======== Data supplied ========

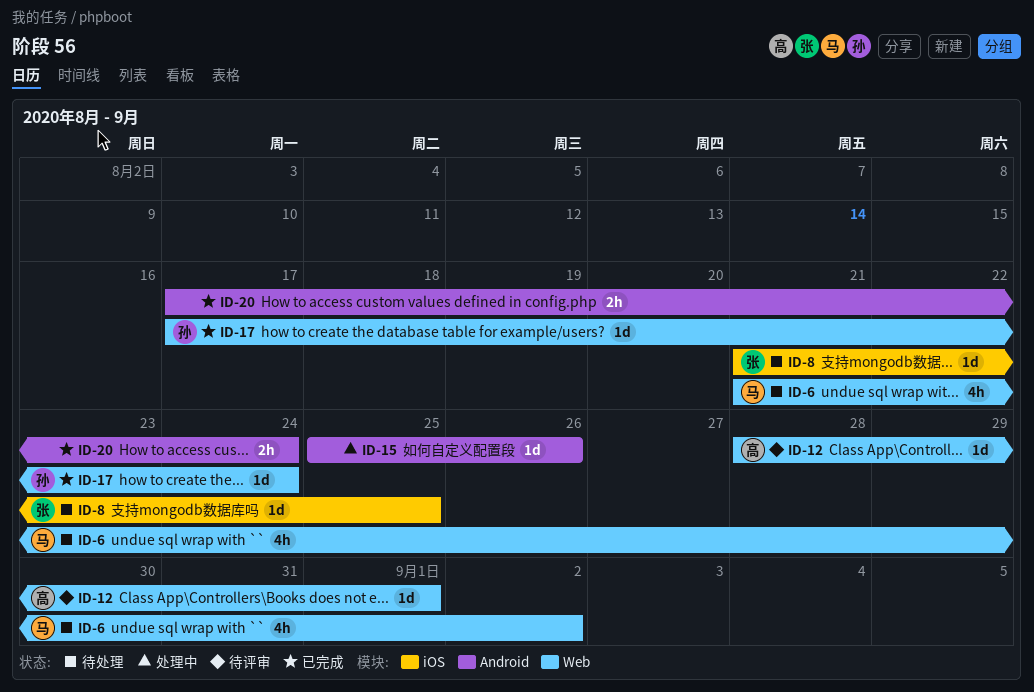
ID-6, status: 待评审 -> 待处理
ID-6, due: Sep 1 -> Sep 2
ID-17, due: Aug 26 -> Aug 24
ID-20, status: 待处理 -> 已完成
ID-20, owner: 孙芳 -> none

========

> _What you need to do_
Look through the listing and return each line containing the word "status".

> _Task solution_
ID-6, status: 待评审 -> 待处理
ID-20, status: 待处理 -> 已完成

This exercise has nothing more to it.